Con el decline de la producción desde el año 2001, el azúcar se ha convertido en un producto de lujo en la mesa y en la cocina. De cafeterías obsequiosas que mantenían a la mano del cliente abundantes bolsitas de tres gramos o dispensadores generosos, hemos llegado a la total escasez. No hay café ni azúcar, los postres son inasequibles; es imposible preparar batidos y merengadas, y hasta las empanadas saben distinto, desabridas, sin la pizca de azúcar en la masa. La quiebra avanza en las industrias pasteleras, galleteras, de mermeladas y refrescos; y las siembras de mora y de fresas. Ni las recogen. Sin azúcar pocos las quieren.

La respuesta del gobierno ante tanta escasez y penuria no se limita a echarle la culpa a la “guerra económica” —nunca al modelo económico que pretende imponer—, sino que también acude a una frase incompleta, pero sobre todo falsa, con la que se ha justificado desde 1917 la imposibilidad de aplicar la utopía marxista-leninista a la cotidianidad: “Hacer la revolución nunca ha sido fácil”.

Siempre ha sido imposible y lo será. No importa de qué tamaño sean los sacrificios que se le exijan a la población ni la crueldad que apliquen en la “reeducación”, la producción del “hombre nuevo” y en la imposición de un modo de vida sin libertad. La utopía será utopía, nunca tendrá fin. Es un cuento que solo rinde beneficio a los gobernantes sin escrúpulos. Lo único cierto de la revolución es el hambre trae y la corrupción de los gobernantes.

No hay distribución equitativa de la riqueza, ni reparto igualitario de las cargas, ni nadie lava un carro alquilado. El Estado ha fracasado en la producción de azúcar, en la molienda de caña y en la elaboración de papelón.  Tampoco sabe tostar café ni hacer chocolate espeso. Después de que Pdvsa corrió la misma suerte que los grandes ingenios azucareros cubanos, que pasó a manos de los burócratas, la ruina del país ha sido tan real como la puntualidad del amanecer, con todas sus indeseables consecuencias: hambre, penuria y enfermedades.
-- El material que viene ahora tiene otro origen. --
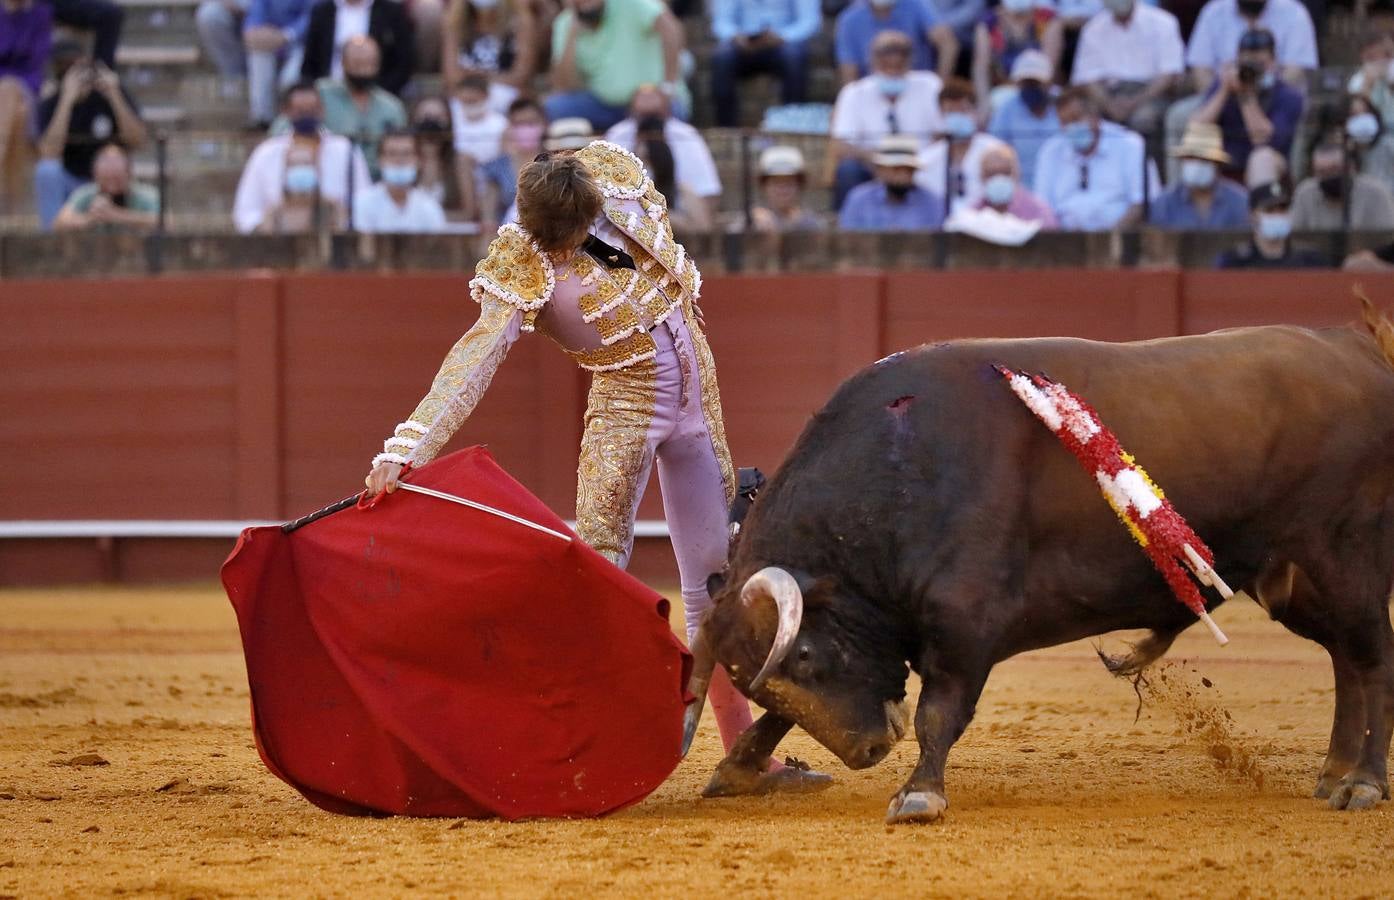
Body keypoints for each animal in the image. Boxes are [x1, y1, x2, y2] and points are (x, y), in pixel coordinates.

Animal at [680, 306, 1394, 830]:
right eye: (756, 682)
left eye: (805, 658)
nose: (868, 752)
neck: (901, 470)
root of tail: (1359, 352)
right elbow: (789, 717)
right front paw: (736, 771)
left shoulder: (966, 625)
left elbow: (939, 712)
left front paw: (918, 795)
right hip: (1293, 581)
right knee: (1346, 659)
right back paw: (1333, 774)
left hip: (1344, 558)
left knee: (1373, 656)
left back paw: (1363, 783)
Sin azúcar comunidades como Bailadores, en Mérida; La Colonia Tovar, en Aragua, y San Joaquín, en Carabobo, están condenadas al bien morir, aunque el proceso de extracción del azúcar de la caña dulce sea tan elemental y simple como el que trajo Colón en 1493. Es imposible preparar las fresas en almíbar que hicieron famoso al pueblo merideño, la mermelada de fresa y moras que dan tanto empleo a los colonieros o las panelas que antes ofrecían en la autopista que lleva a Valencia. Tampoco las galletas de mantequilla que son un distintivo del emprendimiento de los descendientes alemanes.

Fue suspendida o está en receso la producción de refrescos y los buhoneros ya no ofrecen Susy ni Cocosette en el tráfico caraqueño. Y lo peor, ya nadie aventura a decir que si se queda desempleado se pone a elaborar tortas o empanadas. Sin trabajo y sin azúcar el futuro más que negro es amargo, de hambre.

No es fácil querer revolución si por 900 gramos de papelón molido hay que pagar 4.280 bolívares, el precio oficial, un millón de veces más que un gramos de oro en 1960, un tercio del salario mínimo. Compro trapiche y siembra de caña libre de marxistas trasnochados.